Eine schöne Geschichte - und sie berührt und macht mich nachdenklich. Ob man mir das glaubt oder nicht, ich bin nach einer kurzen Zeit immer zum Versöhnen bereit. Ich könnte niemals mit einem derartigen Rucksack durchs Leben laufen. Das würde mich bedrücken, es würde immer wieder hochkommen, bis ich das Problem ins Reine gebracht hätte.
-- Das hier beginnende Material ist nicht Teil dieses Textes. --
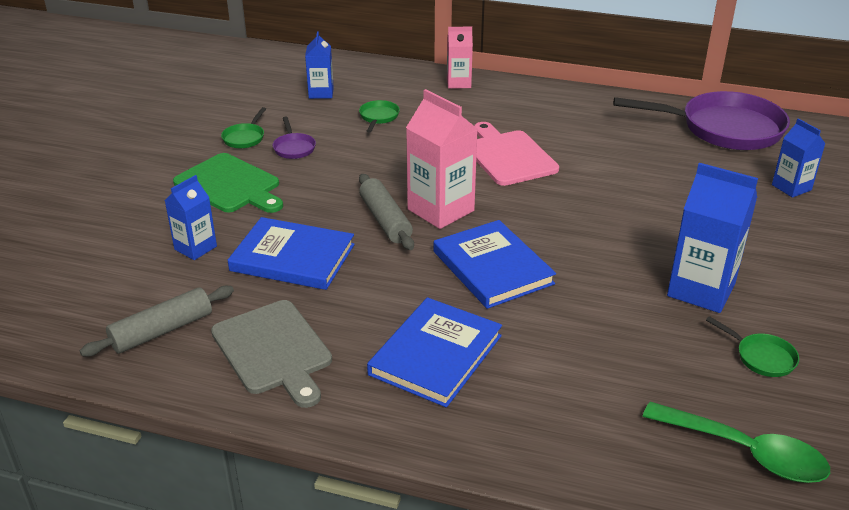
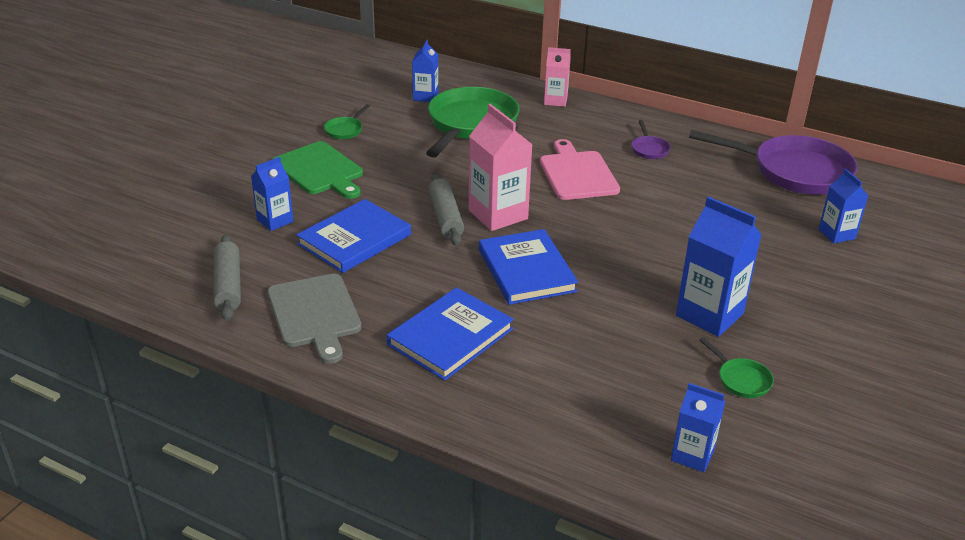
camera: 10 degrees right, 0 degrees up
(162, 330) = (228, 285): grey rolling pin -> grey rolling pin turned 75 degrees counterclockwise
(292, 258) = (354, 239): blue book -> blue book turned 75 degrees counterclockwise
(294, 148) = (385, 144): purple pan -> purple pan (649, 149)
(378, 117) = (470, 124): green pan -> green pan, size x2.43
(746, 452) = (692, 455): green spoon -> blue carton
Die Frage ist, ob es wieder so wird wie es vorher war? Das muss es auch nicht - es gibt eine Zeit vor dem Streit und eine dahinter. Alles hat seinen Sinn. Sind es unüberbrückbare Differenzen, trenne ich mich mit einem Abschiedsbrief, in dem ich meine Gefühle zu dem Thema schreibe, ohne Schuldzuweisung! So hat der andere die Möglichkeit, darauf zu reagieren, so oder so. Ich ebne damit einen Weg oder öffne die Tür, dass später jeder ohne Scham auf den anderen zugehen kann.

Man weiß nie, was einem im Leben unverhofft passiert und wie schrecklich ist es, dem anderen nicht mehr das sagen zu können, was man aus falschem Stolz nicht getan hat.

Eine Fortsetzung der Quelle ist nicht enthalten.